About gphdfs JVM Memory

About gphdfs JVM Memory

When Greenplum Database accesses external table data from an HDFS location with gphdfs protocol, each Greenplum Database segment on a host system starts a JVM for use by the protocol. The default JVM heapsize is 1GB and should be enough for most workloads

If the gphdfs JVM runs out of memory, the issue might be related to the density of tuples inside the Hadoop HDFS block assigned to the gphdfs segment worker. A higher density of tuples per block requires more gphdfs memory. HDFS block size is usually 128MB, 256MB, or 512MB depending on the Hadoop cluster configuration.
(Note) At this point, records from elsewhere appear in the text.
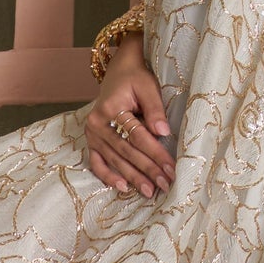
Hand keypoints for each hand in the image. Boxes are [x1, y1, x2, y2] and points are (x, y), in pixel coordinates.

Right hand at [84, 35, 175, 197]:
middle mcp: (97, 123)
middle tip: (165, 184)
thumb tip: (163, 133)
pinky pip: (97, 162)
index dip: (155, 153)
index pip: (137, 136)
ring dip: (133, 177)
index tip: (171, 168)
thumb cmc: (136, 79)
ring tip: (150, 191)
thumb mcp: (148, 87)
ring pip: (115, 160)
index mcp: (111, 109)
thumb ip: (155, 110)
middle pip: (127, 151)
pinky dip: (107, 176)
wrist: (119, 71)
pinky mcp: (92, 140)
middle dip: (148, 170)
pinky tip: (123, 188)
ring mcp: (92, 133)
You can increase the JVM heapsize by changing GP_JAVA_OPT variable in the file $GPHOME/lib/hadoop/hadoop_env.sh. In this example line, the option -Xmx1000m specifies that the JVM consumes 1GB of virtual memory.
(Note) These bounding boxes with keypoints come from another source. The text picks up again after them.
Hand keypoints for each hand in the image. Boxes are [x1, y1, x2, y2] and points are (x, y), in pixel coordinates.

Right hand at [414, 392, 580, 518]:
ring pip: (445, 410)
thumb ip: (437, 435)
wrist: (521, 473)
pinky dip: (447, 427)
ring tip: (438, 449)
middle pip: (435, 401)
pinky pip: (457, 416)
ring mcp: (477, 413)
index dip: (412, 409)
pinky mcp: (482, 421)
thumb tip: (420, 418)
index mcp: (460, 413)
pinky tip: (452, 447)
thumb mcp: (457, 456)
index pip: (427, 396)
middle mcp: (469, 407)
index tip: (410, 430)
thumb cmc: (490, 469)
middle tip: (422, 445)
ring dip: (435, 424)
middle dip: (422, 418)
export GP_JAVA_OPT='-Xmx1000m -XX:+DisplayVMOutputToStderr'

The $GPHOME/lib/hadoop/hadoop_env.sh must be updated for every segment instance in the Greenplum Database system.

Important: Before increasing the gphdfs JVM memory, ensure that you have sufficient memory on the host. For example, 8 primary segments consume 8GB of virtual memory for the gphdfs JVM when using default. Increasing the Java -Xmx value to 2GB results in 16GB allocated in that environment of 8 segments per host.